Mr. Stempler was instrumental in the grounding of all DC-10s after the 1979 crash. He says he would be the first to call for the grounding of the MD-80s, named for their manufacturer McDonnell-Douglas, if he could point to a particular problem. But he has too many unanswered questions.
Especially disturbing to many experts are reports of two loud bangs in the rear of Flight 261, indicating trouble with more than the horizontal stabilizer.
"These are exceedingly safe airplanes, and even when they run into problems, as shown in Phoenix and Reno, they're able to land safely. So something is unique about this situation," Stempler says. "You don't want to start grounding airplanes until you know what the specific problem is."
In response to last year's corrosion directive, Alaska Airlines has so far done the required work on 10 of its 35 MD-80s.
Air-safety experts say such corrosion would not have been the sole cause of Flight 261's crash. But some speculate that the problem may have increased malfunction of the horizontal stabilizer.
"It appears that the initial problem was with the horizontal stabilizer trim, which was not directly related to the hinge within the airworthiness directive," says R. John Hansman, a professor of aeronautics and astronautics at the Massachusetts Institute of Technology. Corrosion, he adds, "would not directly cause the stabilizer to trim full up [as occurred], but it's possible it may have occurred indirectly."
Moreover, experts don't necessarily view the recent emergency landings with concern.
"Pilots, like other humans, get skittish. And problems in one airplane will be subject to greater sensitivity by the crews of other airplanes," says Mr. Gellman.
Indeed, airline officials say recent stabilizer troubles could stem from pilots overheating the motors by repeated testing.
Industry experts stress that as many of 500 airworthiness directives are issued each year - and most are fixed without incident.
Unlike automobile recalls, when the registered owner of an airplane receives an air-worthiness directive, "you must follow the directions ... or you're not allowed to fly your airplane," says Tony Broderick, an aviation-safety consultant and former FAA official.
Once a problem is detected - one significant enough to require action beyond routine maintenance - the FAA and the manufacturer analyze risks, leading to a service bulletin similar to the recall instructions that get sent to garages. It details the steps airlines must take to fix the problem and the deadline - which can be months or even years.

» EXTRACTED DATA:
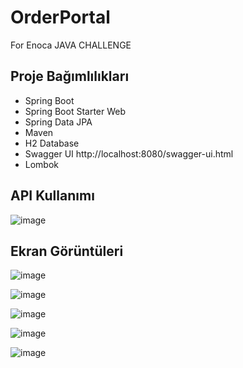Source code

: # OrderPortal

For Enoca JAVA CHALLENGE
## Proje Bağımlılıkları
- Spring Boot
- Spring Boot Starter Web
- Spring Data JPA
- Maven
- H2 Database 
- Swagger UI  http://localhost:8080/swagger-ui.html
- Lombok

## API Kullanımı



![image](https://github.com/Theoguz/OrderPortal/assets/73759725/09ea61e9-86fe-4252-bf9e-b253068f6674)
## Ekran Görüntüleri
![image](https://github.com/Theoguz/OrderPortal/assets/73759725/2d300aa4-a4a9-45cc-89ef-e568c756c87d)

![image](https://github.com/Theoguz/OrderPortal/assets/73759725/88d59d51-08ff-44a5-8e27-e3cd1e8d688c)

![image](https://github.com/Theoguz/OrderPortal/assets/73759725/871de8d8-5b8c-416e-8d6c-30bd547b8438)

![image](https://github.com/Theoguz/OrderPortal/assets/73759725/18165e33-1817-4381-b2b9-3c0d95c73d9a)

![image](https://github.com/Theoguz/OrderPortal/assets/73759725/df7705f7-b11d-4249-ac4b-19f3188493d2)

» QUESTIONS TO ANSWER:
1. Mark each statement (a), (b), (c) yes or no according to the MD-80 article, and quote the words that decide it.
(a) Alaska Airlines has completed the required corrosion work on all 35 of its MD-80s.
(b) Hansman says the initial problem appears to have been with the horizontal stabilizer trim.
(c) Broderick says an owner who receives an airworthiness directive may keep flying the airplane without following it.
2. Write a continuation of the MD-80 article, picking up after its final sentence.

» ANSWERS TO EACH TASK:
1.
(a) No: "Alaska Airlines has so far done the required work on 10 of its 35 MD-80s."
(b) Yes: "It appears that the initial problem was with the horizontal stabilizer trim."
(c) No: "you must follow the directions ... or you're not allowed to fly your airplane."

2.
"The fundamental desire is to have compliance before it would be expected that the problem would become an issue in any other airplane," Mr. Broderick says.
Boeing, which now owns McDonnell-Douglas, estimated that the work for this particular corrosion directive would cost about $7,000, and take 117 hours, per airplane.
"It's very expensive for airlines to pull an airplane out of service to do an inspection, particularly a major thing where you have to take an airplane apart," Mr. Hansman says. "From a cost/benefit standpoint, they prefer to do it during normal maintenance."
Once the wreckage of Flight 261 is retrieved from the Pacific Ocean and analyzed, the cause of the crash should become clearer. The Alaska flight has a tremendous amount of information to draw from, including the cockpit voice recorder, the flight data recorder, radar coverage, and communications with air-traffic controllers and Alaska Airlines maintenance departments.
The radar record suggests that a piece, possibly from the tail, may have fallen from the plane about 4 miles before it crashed.
Whatever the FAA does, "the rate of mechanical accidents in airplanes has been going down for the past 40 years," says Hansman. In fact, one of his colleages at MIT likes to describe it this way: If you were to randomly get on an airplane every day, it would be 15,000 years before you had a fatal accident. "So it's a very, very safe system," he says.